Trecho da reportagem:
◆ ◆ ◆

O laudo preliminar feito por peritos da Universidade de Campinas (Unicamp) revelou indícios e reforçou a hipótese de fraude no painel eletrônico do Senado na votação que cassou o mandato do senador Luiz Estevão (PMDB-DF). Além de comprovarem que o sistema comandado nos últimos quatro anos pelo então presidente da casa Antônio Carlos Magalhães (PFL-BA) é facilmente violável, os especialistas da Unicamp descobriram que horas depois de Estevão ter sido cassado alguém mexeu em dois arquivos dos computadores que programam o painel de votação: às 19h30, no “senha.sen.doc”, e 31 minutos depois, no “senador.doc”. “Os atributos responsáveis desses arquivos poderiam ser usados como indícios para investigações de outra natureza”, escreveram os peritos no laudo que divulgaram na terça-feira 27. Um dia depois, os procuradores Guilherme Schelb e Eliana Torelly tiveram uma recuperação parcial de memória e aumentaram a possibilidade de cassação do mandato de ACM por quebra de decoro parlamentar. A dupla confirmou à Comissão de Ética do Senado que, em sua explosiva conversa no Ministério Público no dia 19 de fevereiro – divulgada por ISTOÉ –, Antônio Carlos falou mesmo que tinha uma lista com os nomes de quem votou a favor e contra a cassação de Estevão. “Ao contrário do que se especulava, ficou claro que os procuradores não têm duas versões da conversa, mas uma só”, constatou o senador Antero Barros (PSDB-MT), ao explicar por que a comissão desistiu de promover uma acareação de Schelb e Torelly com o procurador Luiz Francisco de Souza. O medo da cassação levou a tribo do cacique baiano a produzir mais uma versão para sua inconfidência no Ministério Público.

◆ ◆ ◆

Entradas do conjunto:
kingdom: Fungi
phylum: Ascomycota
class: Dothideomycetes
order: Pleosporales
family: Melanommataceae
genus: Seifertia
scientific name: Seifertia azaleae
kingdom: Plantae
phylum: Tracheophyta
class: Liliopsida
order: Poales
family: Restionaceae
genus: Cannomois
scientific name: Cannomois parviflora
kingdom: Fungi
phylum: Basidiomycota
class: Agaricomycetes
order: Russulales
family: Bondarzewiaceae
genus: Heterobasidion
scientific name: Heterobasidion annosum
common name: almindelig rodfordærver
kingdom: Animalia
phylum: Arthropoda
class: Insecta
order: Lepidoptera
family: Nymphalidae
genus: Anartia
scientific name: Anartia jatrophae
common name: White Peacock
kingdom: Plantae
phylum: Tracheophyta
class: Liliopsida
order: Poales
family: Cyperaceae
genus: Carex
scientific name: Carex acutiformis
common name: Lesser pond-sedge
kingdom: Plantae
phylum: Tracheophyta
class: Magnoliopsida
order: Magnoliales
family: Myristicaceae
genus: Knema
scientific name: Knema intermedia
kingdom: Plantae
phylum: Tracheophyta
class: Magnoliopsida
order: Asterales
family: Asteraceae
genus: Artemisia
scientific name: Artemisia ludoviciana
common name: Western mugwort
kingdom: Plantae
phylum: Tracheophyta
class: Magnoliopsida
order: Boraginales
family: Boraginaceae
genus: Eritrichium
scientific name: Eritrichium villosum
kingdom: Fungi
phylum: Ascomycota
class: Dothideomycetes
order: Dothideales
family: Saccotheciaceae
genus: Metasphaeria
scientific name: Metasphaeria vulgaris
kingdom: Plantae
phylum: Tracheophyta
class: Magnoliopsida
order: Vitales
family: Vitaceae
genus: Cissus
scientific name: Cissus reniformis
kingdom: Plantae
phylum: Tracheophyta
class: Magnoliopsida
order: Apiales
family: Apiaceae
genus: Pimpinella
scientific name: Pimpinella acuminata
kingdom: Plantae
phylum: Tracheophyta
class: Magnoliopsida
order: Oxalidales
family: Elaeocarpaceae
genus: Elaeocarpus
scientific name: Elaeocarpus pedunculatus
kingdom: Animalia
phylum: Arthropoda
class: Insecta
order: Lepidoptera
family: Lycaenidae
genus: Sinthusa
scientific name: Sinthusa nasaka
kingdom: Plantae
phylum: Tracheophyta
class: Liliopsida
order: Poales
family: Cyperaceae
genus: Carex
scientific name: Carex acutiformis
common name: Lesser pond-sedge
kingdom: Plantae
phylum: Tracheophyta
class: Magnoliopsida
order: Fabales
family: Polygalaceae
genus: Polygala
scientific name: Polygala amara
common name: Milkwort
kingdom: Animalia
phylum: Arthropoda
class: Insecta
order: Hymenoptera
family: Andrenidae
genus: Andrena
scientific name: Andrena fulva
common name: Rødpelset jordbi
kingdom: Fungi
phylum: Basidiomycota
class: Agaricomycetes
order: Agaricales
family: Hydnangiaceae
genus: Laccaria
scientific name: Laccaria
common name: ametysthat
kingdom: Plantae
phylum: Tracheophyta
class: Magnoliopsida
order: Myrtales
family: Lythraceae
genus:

◆ ◆ ◆

Exercícios propostos:
1 – Reproduza fielmente as linhas das entradas, da que contém "genus: Laccaria" até a última linha das entradas, ambas incluídas.
2 – Dê continuidade à reportagem sobre a suspeita de fraude no painel do Senado, a partir do ponto em que ela termina.
A reportagem e as entradas têm origens distintas.

Respostas dos exercícios:
1 –
genus: Laccaria
scientific name: Laccaria
common name: ametysthat
kingdom: Plantae
phylum: Tracheophyta
class: Magnoliopsida
order: Myrtales
family: Lythraceae
genus:

2 –
Desculpa – “O senador Antônio Carlos fez uma bravata ao dizer que sabia como todo mundo tinha votado, e alertei-o de que não deveria ter dito isso. Acredito que o senador pode ter comentado com alguém que trouxeram a ele possíveis nomes de quem teria votado, numa espécie de bravata”, tentou justificar o jornalista Fernando César Mesquita – assessor de ACM –, em depoimento à Comissão de Inquérito do Senado Federal. Parecendo um coro ensaiado, os procuradores Schelb e Torelly repetiram aos senadores que também interpretaram a revelação do cacique baiano de que dispunha de uma lista como uma bravata. Na noite da quarta-feira 28, ISTOÉ contou a Fernando César que tinha a informação de que dois arquivos do sistema de votação eletrônica do Senado haviam sido alterados na noite em que Estevão foi cassado. No dia seguinte, o assessor de ACM apresentou uma versão também para essa história: a mexida foi ordenada pelo secretário-geral da Mesa do Senado, Raimundo Carrero, e teve como objetivo retirar do sistema a senha e o nome de Luiz Estevão. “Não tenho conhecimento disso. O normal é que isso tenha sido feito no dia seguinte, por algum técnico, após a cassação ser publicada no Diário do Congresso”, corrigiu Carrero. Versões à parte, a equipe da Unicamp continua trabalhando para tentar recuperar os arquivos e confirmar se houve fraude no painel eletrônico.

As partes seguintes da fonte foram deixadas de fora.